O polémico lá, lá, lá
O novíssimo dos Go-Betweens devia ser tema do Fórum TSF. Ou então do Antena Aberta – o programa que ouço durante o duche (portanto, de duas em duas semanas). Ou ainda do fórum da Rádio Popular – talvez o mais completo e informado de todos. Segundo me é dado perceber, Oceans Apart está a dividir a humanidade. Uns gostam muito. Outros nem tanto. Outros até acham que é assim a puxar para o mauzinho. Presumo que só o cidadão Sá Fernandes está na dúvida. Imagino-o a matutar, entre serrados de papéis, se há ou não motivos sérios para embargar a obra.

● DESCRIÇÃO DA TAREFA:
Dê seguimento ao texto sobre o novo disco dos Go-Betweens, começando a seguir à sua última frase. Estes dados não têm qualquer relação com o texto.

● DADOS FORNECIDOS:
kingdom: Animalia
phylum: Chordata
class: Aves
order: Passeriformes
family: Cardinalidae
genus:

● RESPOSTA ESCRITA:
Percebo quem tem reservas. É fácil torcer a narigueta perante o segundo tema (ou faixa ou canção ou o que quiserem) do álbum. Tem uns acordes iniciais à REM (faceta mais lamechas) e depois segue a via aparentemente simples e gratuita do “lá, lá, lá” (não confundir com a via sinuosa do “li, ló, lai”). O “lá, lá, lá” (implícito) de Finding You pode assustar o go-betweeniano mais conservador, se quisermos. Porque é bastante mais assumido do que o “lá, lá, lá” de álbums anteriores - que se soltou sem complexos já em 16 Lovers Lane. O mesmo se pode dizer do “lá, lá, lá” (explicíto) do início de This Night’s for You e do “lá, lá, lá” (explícito também) do final de The Moutains Near Dellray, a última canção.
Eu próprio tenho de assumir as minhas dúvidas. As minhas neblinas de inquietação (sim, provavelmente, o título do novo de Lídia Jorge). Já desdenhei do disco. Já o quis comprar. Já o quis levar para uma ilha deserta. Já o quis mandar do quarto sem elevador onde vivo. Já o quis ir buscar lá abaixo. (Não estou sozinho nesta variação de humores; o Nuno Sousa, há uns tempos, no blogue Barnabé, também confessou a confusão de sentimentos). E aqui estou para vos contar as minhas conclusões, sob a forma de uma frase algo complexa (admito): gosto do disco. Não consigo deixar de dizer isto, agora que estou a ouvir a comovente e perfeita baladucha No Reason to Cry.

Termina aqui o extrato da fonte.